--- Begin ---

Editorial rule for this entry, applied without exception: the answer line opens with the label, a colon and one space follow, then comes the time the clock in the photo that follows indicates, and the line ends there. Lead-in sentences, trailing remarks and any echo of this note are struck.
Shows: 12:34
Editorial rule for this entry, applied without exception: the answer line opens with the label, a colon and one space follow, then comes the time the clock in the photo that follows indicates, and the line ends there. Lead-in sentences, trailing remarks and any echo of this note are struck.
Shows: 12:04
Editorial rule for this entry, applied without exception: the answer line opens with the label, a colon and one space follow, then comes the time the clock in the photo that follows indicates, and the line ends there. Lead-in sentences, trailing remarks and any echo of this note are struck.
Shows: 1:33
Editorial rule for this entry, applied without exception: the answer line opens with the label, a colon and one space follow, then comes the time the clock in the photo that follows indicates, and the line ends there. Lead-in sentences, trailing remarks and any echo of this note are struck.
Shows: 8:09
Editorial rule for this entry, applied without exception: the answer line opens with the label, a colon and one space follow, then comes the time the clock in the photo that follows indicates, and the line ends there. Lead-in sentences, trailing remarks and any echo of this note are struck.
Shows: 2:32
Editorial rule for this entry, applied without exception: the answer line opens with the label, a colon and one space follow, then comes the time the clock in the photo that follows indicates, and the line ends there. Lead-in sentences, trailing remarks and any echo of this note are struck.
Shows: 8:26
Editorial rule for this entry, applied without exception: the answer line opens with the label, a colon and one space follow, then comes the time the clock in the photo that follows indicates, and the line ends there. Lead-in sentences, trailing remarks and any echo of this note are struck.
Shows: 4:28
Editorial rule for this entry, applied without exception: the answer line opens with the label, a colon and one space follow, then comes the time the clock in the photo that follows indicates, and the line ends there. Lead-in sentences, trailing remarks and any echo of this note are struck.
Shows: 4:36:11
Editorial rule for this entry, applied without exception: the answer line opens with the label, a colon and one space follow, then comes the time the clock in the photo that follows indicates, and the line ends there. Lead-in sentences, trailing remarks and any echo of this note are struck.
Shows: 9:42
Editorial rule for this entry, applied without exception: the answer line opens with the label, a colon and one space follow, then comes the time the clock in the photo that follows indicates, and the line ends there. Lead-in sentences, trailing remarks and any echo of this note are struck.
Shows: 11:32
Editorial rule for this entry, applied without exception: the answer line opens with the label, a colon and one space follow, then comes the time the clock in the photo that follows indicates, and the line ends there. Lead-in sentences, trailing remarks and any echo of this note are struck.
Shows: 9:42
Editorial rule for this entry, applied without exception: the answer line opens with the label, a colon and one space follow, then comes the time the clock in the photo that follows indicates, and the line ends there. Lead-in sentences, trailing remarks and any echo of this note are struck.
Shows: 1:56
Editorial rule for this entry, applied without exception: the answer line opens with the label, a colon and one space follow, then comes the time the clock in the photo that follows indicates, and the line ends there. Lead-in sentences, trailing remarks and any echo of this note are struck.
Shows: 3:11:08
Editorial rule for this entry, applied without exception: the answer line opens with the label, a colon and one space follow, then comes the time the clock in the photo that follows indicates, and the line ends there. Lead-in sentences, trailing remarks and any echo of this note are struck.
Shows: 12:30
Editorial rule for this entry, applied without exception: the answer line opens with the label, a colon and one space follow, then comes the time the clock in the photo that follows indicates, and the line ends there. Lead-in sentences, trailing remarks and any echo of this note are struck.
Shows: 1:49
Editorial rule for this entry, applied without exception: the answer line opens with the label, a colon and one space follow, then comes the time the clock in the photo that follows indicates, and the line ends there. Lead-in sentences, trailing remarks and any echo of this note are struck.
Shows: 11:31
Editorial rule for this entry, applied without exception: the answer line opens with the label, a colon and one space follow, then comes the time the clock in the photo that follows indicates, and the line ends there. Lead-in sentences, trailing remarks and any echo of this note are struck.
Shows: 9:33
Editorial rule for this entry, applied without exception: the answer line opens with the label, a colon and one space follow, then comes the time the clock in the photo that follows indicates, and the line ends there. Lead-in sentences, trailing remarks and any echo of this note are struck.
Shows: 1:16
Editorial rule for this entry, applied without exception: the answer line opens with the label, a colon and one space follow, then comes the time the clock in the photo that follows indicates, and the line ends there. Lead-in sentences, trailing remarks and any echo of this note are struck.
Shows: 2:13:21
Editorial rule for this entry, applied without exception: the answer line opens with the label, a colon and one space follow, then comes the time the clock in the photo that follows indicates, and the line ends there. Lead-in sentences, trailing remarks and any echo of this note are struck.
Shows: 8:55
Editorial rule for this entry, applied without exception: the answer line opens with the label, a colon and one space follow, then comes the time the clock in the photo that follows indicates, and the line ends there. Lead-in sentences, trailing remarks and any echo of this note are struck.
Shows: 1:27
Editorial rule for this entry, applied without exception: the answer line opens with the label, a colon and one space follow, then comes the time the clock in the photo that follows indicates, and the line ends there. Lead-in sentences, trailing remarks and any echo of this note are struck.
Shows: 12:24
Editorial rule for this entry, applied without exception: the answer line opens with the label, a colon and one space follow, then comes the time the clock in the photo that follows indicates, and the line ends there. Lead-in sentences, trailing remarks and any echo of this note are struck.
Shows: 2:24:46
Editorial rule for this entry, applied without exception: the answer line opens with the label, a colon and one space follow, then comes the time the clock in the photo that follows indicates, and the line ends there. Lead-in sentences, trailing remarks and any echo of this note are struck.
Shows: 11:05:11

--- End ---

## Given problem
Rewrite everything from the start of the items down through the line containing "Shows: 8:09", changing "trailing remarks" to "closing remarks" and leaving all else unchanged.

## Solution for this exercise
Editorial rule for this entry, applied without exception: the answer line opens with the label, a colon and one space follow, then comes the time the clock in the photo that follows indicates, and the line ends there. Lead-in sentences, closing remarks and any echo of this note are struck.
Shows: 12:34
Editorial rule for this entry, applied without exception: the answer line opens with the label, a colon and one space follow, then comes the time the clock in the photo that follows indicates, and the line ends there. Lead-in sentences, closing remarks and any echo of this note are struck.
Shows: 12:04
Editorial rule for this entry, applied without exception: the answer line opens with the label, a colon and one space follow, then comes the time the clock in the photo that follows indicates, and the line ends there. Lead-in sentences, closing remarks and any echo of this note are struck.
Shows: 1:33
Editorial rule for this entry, applied without exception: the answer line opens with the label, a colon and one space follow, then comes the time the clock in the photo that follows indicates, and the line ends there. Lead-in sentences, closing remarks and any echo of this note are struck.
Shows: 8:09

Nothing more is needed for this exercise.